Exercises:
1 - In the holiday campaign article, what percentage of annual giving took place in December 2014?
2 - Summarize the holiday campaign article in two sentences.
3 - In the holiday campaign article, rewrite the paragraph beginning "Know who your donors are" as a bulleted list that keeps its main facts.

Passage provided:
5 ideas to ensure your holiday campaign is a success

holiday campaign

It’s no surprise that the month of December represents one of the most important times for nonprofit organizations. In 2014, 31% of annual giving happened in December, with 12% happening in the last 3 days (Online Giving Statistics, Charity Navigator, 2014).

It’s not enough to send one campaign to all your donors. Invest some time and create a multi-touch strategy that helps you convince new donors to give again while attracting new ones.

Here are a few tips to help you end the year with a bang.

1. Use what you know about your donors

Know who your donors are and how they’ve interacted with your organization in the past. You should be keeping track of the number of donations you collect and the amounts, whether or not a contact has opened past emails, and what issues your contacts might be interested in based on their engagement. Use this information when communicating with your supporters.

Take “John” as an example. He’s been a supporter for 4 months. He donated 25 dollars to your endangered turtle fund 3 months ago and has opened your last 2 fundraising emails. So what do we know about John? We know that he’s a previous donor, is interested in endangered turtles, and has been opening your emails. But has not given again, which means he’s engaged and may be ready to give.

2. Use what you know to segment your donors

Take the information you know about each of your supporters and use that information to organize your donors into segments. Segmenting lets you target supporters based on their traits and actions, making your message much more personal and relevant. Some of our favorite segments are:

  • New donors
  • Repeat donors
  • Large donors vs. small donors
  • Donation recency groupings

Segments will always stay up to date making it easy to target people on the fly. If a supporter donates for the first time, he or she will automatically be added to the new donor segment. If they make a second donation, they will fall off the new donor segment and be added to the repeat donor segment.

Let’s go back to John. Understanding what John has done is great, but being able to find all the people who behave in a similar way is even more valuable. You can use segmentation to find everyone who acts like John and communicate with them in a direct way that drives engagement.

To learn more about segmentation best practices, check out our 4 ways to segment your nonprofit list blog post.

3. Send dynamic content to those segments

Using dynamic content will save you time and let you be more personal. If you can capture the issues that your supporters care about, use dynamic content so that your supporters are getting the information they care about. Using dynamic tags will pull in their name and the amount of their contributions into your emails.

We know that John is interested in the endangered turtle fund based on his previous donation so make sure to include information regarding that fund in your emails. This will help keep John engaged and increase the likelihood of another donation.

Entries shown:
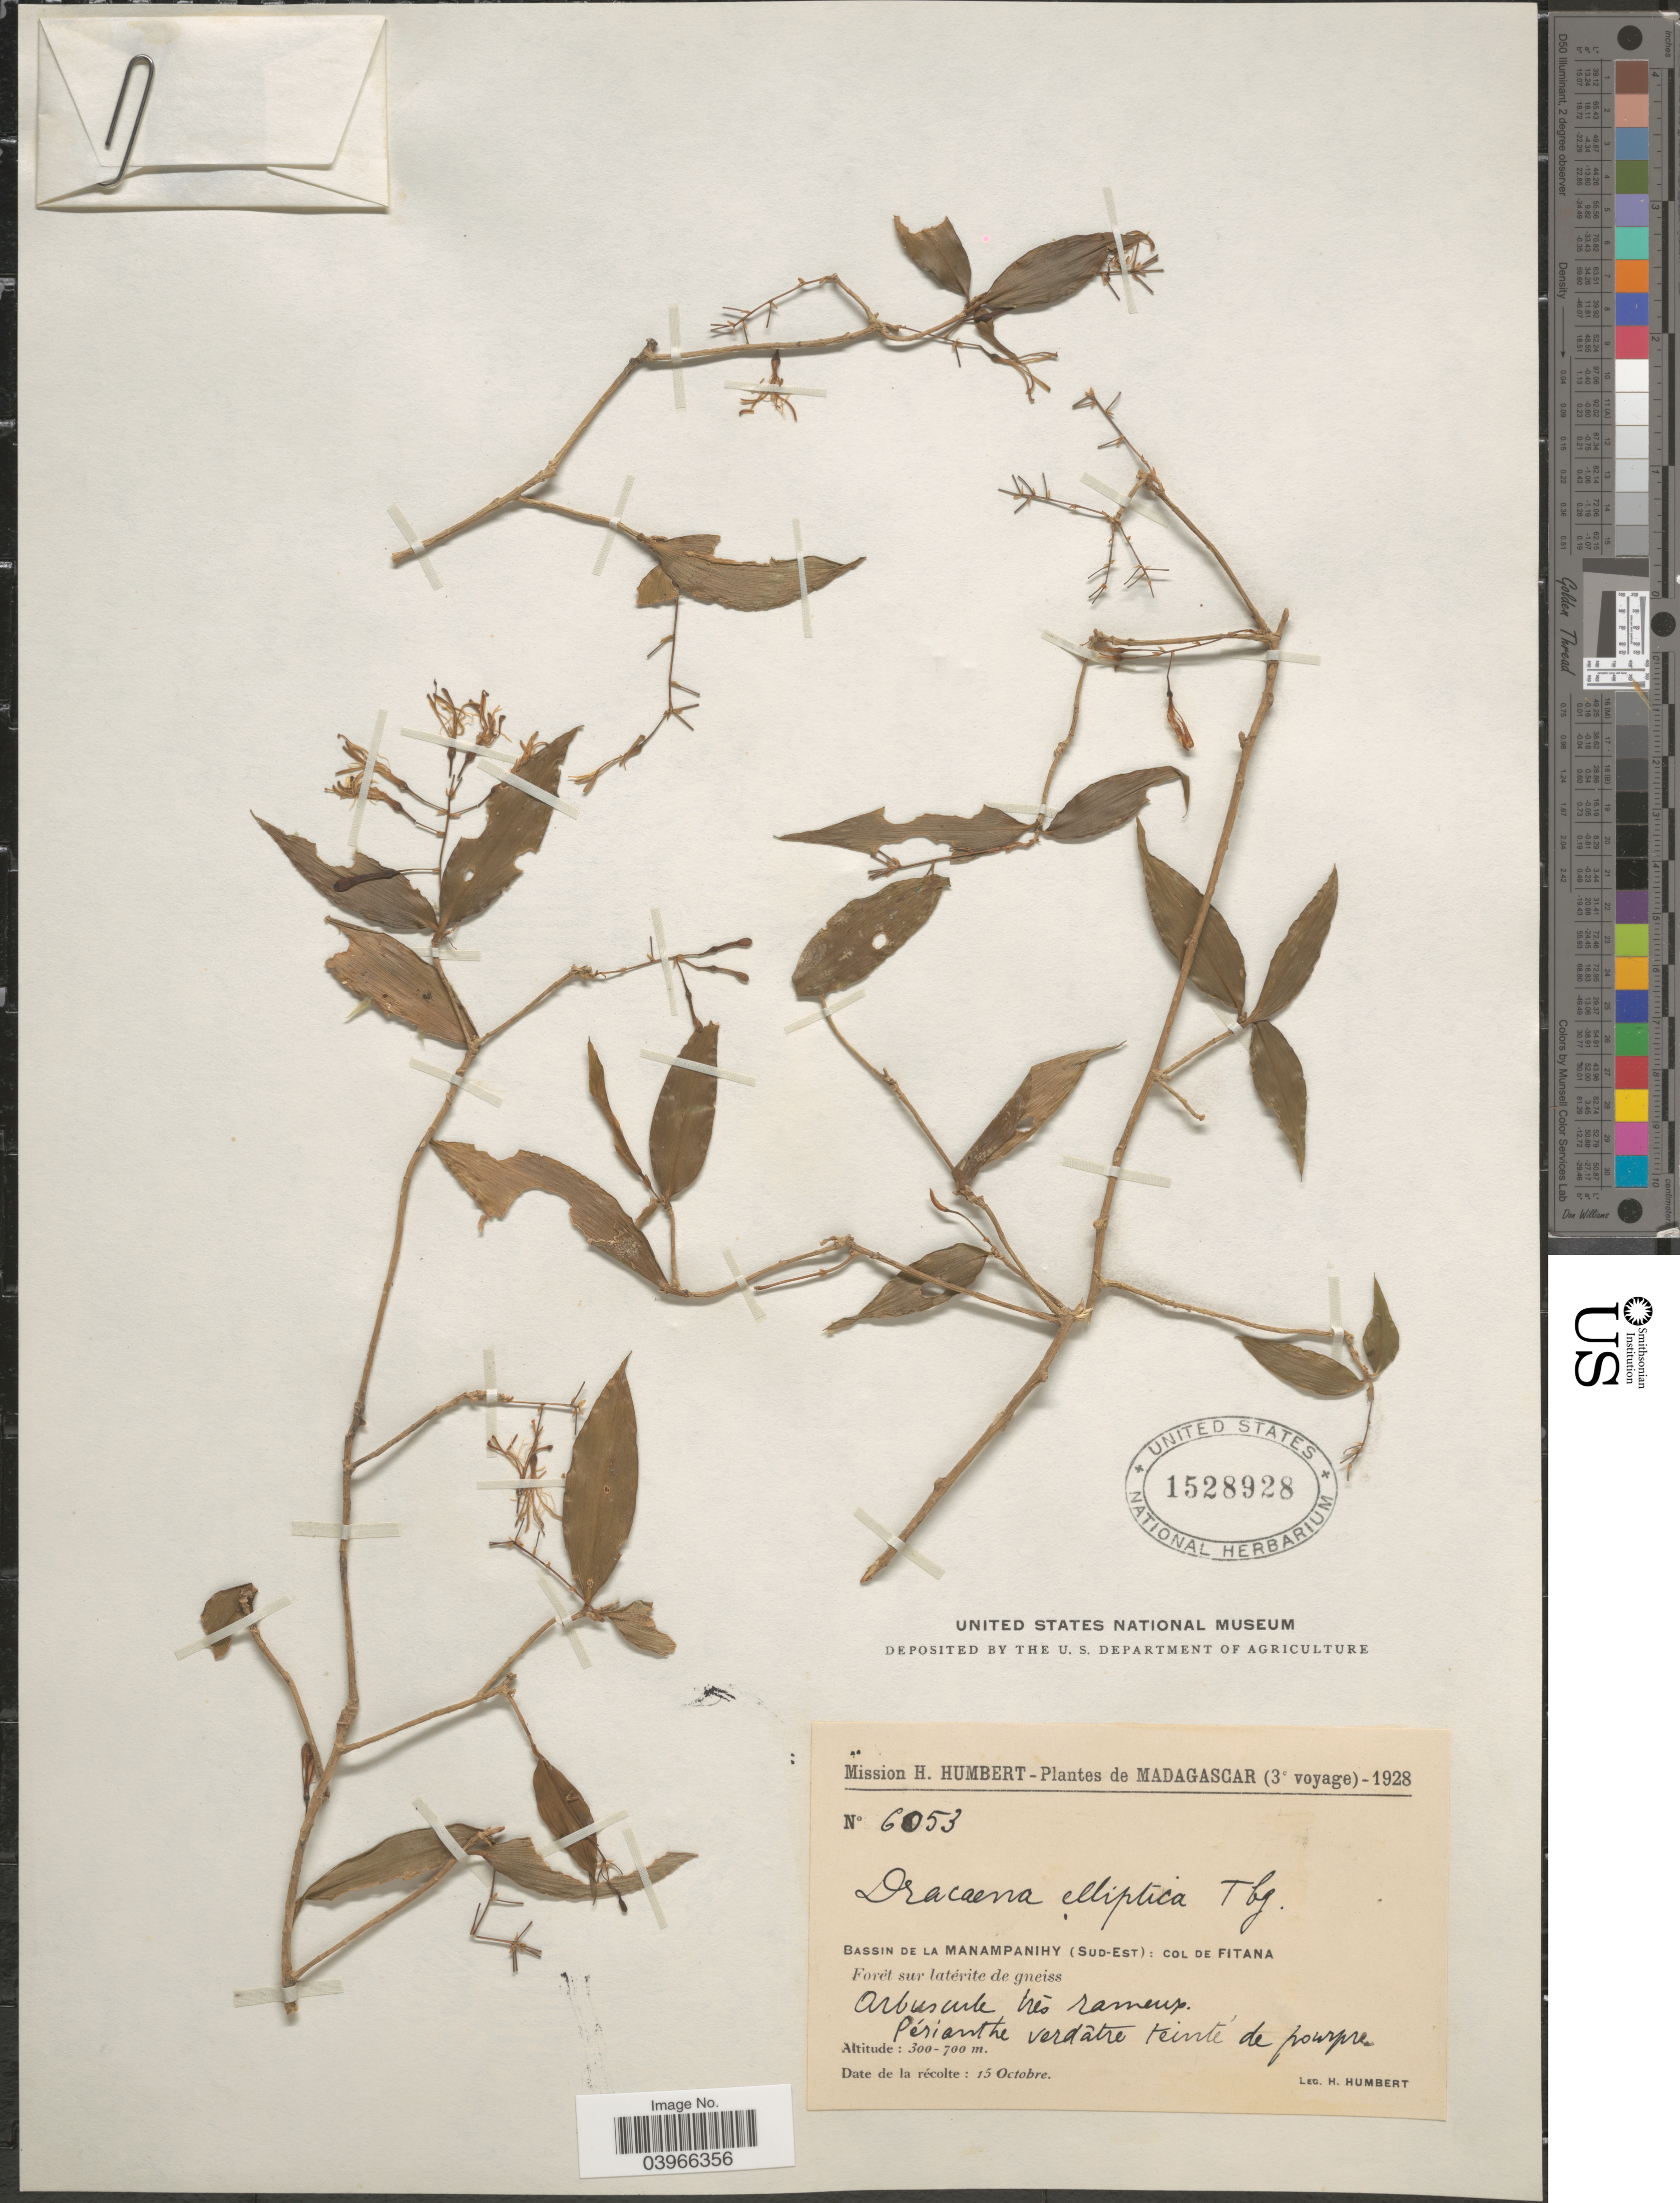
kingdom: Plantae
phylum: Tracheophyta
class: Liliopsida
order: Asparagales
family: Asparagaceae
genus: Dracaena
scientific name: Dracaena elliptica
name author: Thunb.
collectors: H. Humbert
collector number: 6053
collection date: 1928-10-15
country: Madagascar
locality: Bassin de la Manampanihy (Sud-Est): col de Fitana. Forêt sur latérite de gneiss.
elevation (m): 300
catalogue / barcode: US 1528928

Responses to the exercise:
1 - 31% of annual giving happened in December 2014.

2 - December is one of the most important times for nonprofit organizations, since 31% of annual giving in 2014 happened that month, so a single campaign to all donors is not enough and a multi-touch strategy is needed. The article advises using what you know about your donors, organizing them into segments based on their traits and actions, and sending dynamic content to those segments so that messages are more personal and relevant.

3 -
- Know who your donors are and how they have interacted with your organization in the past.
- Track the number and amounts of donations you collect.
- Track whether each contact has opened past emails.
- Note which issues your contacts might be interested in, based on their engagement.
- Use this information when communicating with your supporters.